When he seems tired but doesn’t want you to keep stopping, stop to fix your shoe, to read a sign; look for a bench and suggest you sit and talk. He’ll ask about your son; he’ll ask about work. Have something to say other than “fine, Dad.”
Do not look at your watch. Do not check your phone; most definitely do not check your phone. Leave both in your bag. Do not indicate in any way he is keeping you from anything. No other time is relevant anymore. But you will grow tired and restless. If he senses this, he will insist you leave. He will say he knows you have a lot going on, and he’ll say he’ll see you later, and he’ll do whatever he can to make you feel he is completely fine with it.
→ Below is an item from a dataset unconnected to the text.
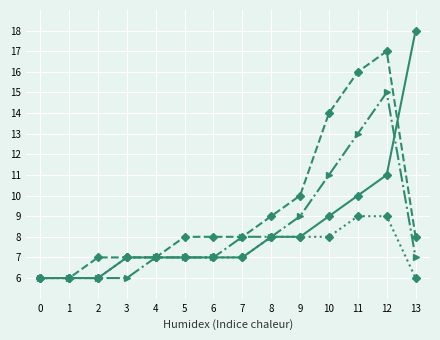

Which label corresponds to the largest value in the chart?

13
Stay anyway. Then sit a bit longer. Do not ask about the doctors; the walk is to forget about the doctors. Do not quiz him on medicine or schedules. He is out for a walk, you joined him, it is something about which he will tell others—that he went for a walk and his son was there and joined him. Do not let his story end with “but he had to go.”
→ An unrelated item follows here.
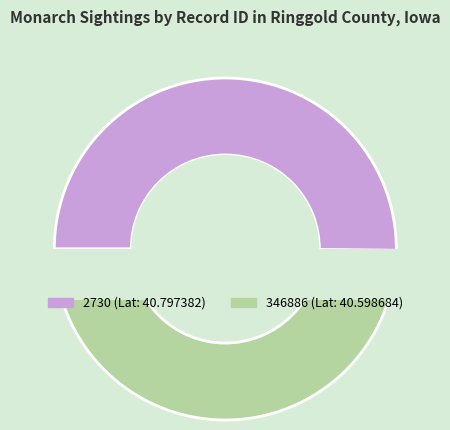

How many slices are in this pie chart?

2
When you leave be near him as he steps from the curb, but do not help. He will be fragile and unstable. The step from curb to parking lot is a leap; he used to do it with you on his shoulders and two others running out front. Let him step down on his own but be ready. He bruises easily and a simple scrape is a trip to the doctor. Have the patience he had when your childhood curbs seemed like the Ural Mountains.
Don’t say “I guess I’d better get going.” Don’t make plans. Don’t make any comment to indicate he did well or that it was a “good walk.” He didn’t do well and it wasn’t a good walk. He’s older now. He’s slower now, but he knows this. Really, once the walk is done, the time spent together always seems to have passed faster than we recall. He knows this as well.
The man my age is now too far out front. I’m not sure if his English is good enough, but I still think he’ll understand. Fathers and sons have a universal understanding, and this railway is all about fathers and sons. Mine is right next to me now. And he reminds me so much of you, making you ever-present.